The findings were that in those households where English is not the primary language are poor and Latino or Asian/ Pacific Islander compared to children in English-speaking houses. The NEPL children are also found to be overweight and hold satisfactory or poor dental conditions and most of the time are uninsured or once in a time insured. And the children have never consulted doctors in the past and faced hurdles in getting specialty care.

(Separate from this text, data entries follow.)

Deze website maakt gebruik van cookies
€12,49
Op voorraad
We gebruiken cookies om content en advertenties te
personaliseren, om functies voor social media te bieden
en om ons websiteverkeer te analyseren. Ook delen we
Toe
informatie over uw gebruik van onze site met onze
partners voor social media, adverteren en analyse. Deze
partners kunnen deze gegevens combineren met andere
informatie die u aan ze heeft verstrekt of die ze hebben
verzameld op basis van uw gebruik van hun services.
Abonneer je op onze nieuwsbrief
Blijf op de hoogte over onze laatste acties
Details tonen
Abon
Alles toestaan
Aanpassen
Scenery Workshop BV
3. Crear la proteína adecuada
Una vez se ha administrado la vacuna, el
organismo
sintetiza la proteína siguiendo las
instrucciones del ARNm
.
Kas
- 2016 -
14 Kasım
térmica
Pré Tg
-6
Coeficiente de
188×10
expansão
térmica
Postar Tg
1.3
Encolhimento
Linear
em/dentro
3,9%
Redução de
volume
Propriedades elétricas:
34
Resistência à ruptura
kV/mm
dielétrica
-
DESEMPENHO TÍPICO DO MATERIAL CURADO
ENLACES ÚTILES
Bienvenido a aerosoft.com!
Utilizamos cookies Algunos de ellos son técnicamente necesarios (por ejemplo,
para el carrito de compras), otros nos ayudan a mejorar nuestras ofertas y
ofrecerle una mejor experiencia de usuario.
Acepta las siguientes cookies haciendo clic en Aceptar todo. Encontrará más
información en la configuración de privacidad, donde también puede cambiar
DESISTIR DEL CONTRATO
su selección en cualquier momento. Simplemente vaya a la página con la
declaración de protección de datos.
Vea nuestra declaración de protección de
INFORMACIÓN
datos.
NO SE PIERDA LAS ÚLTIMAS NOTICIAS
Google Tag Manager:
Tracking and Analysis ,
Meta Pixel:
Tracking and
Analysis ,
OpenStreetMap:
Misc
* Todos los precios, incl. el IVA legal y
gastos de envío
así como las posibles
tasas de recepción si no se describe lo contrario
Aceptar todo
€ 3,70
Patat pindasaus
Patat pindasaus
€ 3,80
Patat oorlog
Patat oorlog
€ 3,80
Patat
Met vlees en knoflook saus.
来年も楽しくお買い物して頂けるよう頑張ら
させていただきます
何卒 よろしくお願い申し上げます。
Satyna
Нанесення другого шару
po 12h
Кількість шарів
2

“These children are more likely to live in low-income households,” said Dr. Flores, who also serves as director of the division of general pediatrics at Children’s Medical Center Dallas. “Clinicians providing care for them should make sure caregivers are aware of programs documented to benefit poor children. Providing all children with health and dental insurance could significantly reduce barriers to health and dental care for NEPL children.”

Non-financial connecting hurdles found to impede NEPL children’s access to health care. The survey portrayed, caregivers in NEPL households were most likely dissatisfied with physicians and health care providers who didn’t spend sufficient time with a child or elucidate things in a simpler manner.

To discover, monitor and eradicate health care disparities, Dr, Flores suggested health care institutions and systems should daily gather data on the primary language spoken at home for all patients. He said that better accessibility to medical interpreters and cultural competency training is required and further family-oriented health care system would aid to remove the hurdles to care.

Prior, in one of the studies Dr. Flores had examined hospitals in New Jersey to check the current language facilities and services to know the policy recommendation on meeting the requirement of patients with limited English expertise.

“In Texas alone, 7.3 million families speak languages other than English at home,” Dr. Flores said. “It’s imperative that our health care system recognizes on a nationwide scale how language is affecting health care for NEPL children.”

Dr. Flores saw that most New Jersey hospitals didn’t have full-time interpreters, multilingual signage or translation services and facilities. Considerably most of the hospitals’ authorities were found to have third-party reimbursements for interpreter services benefiting their hospitals.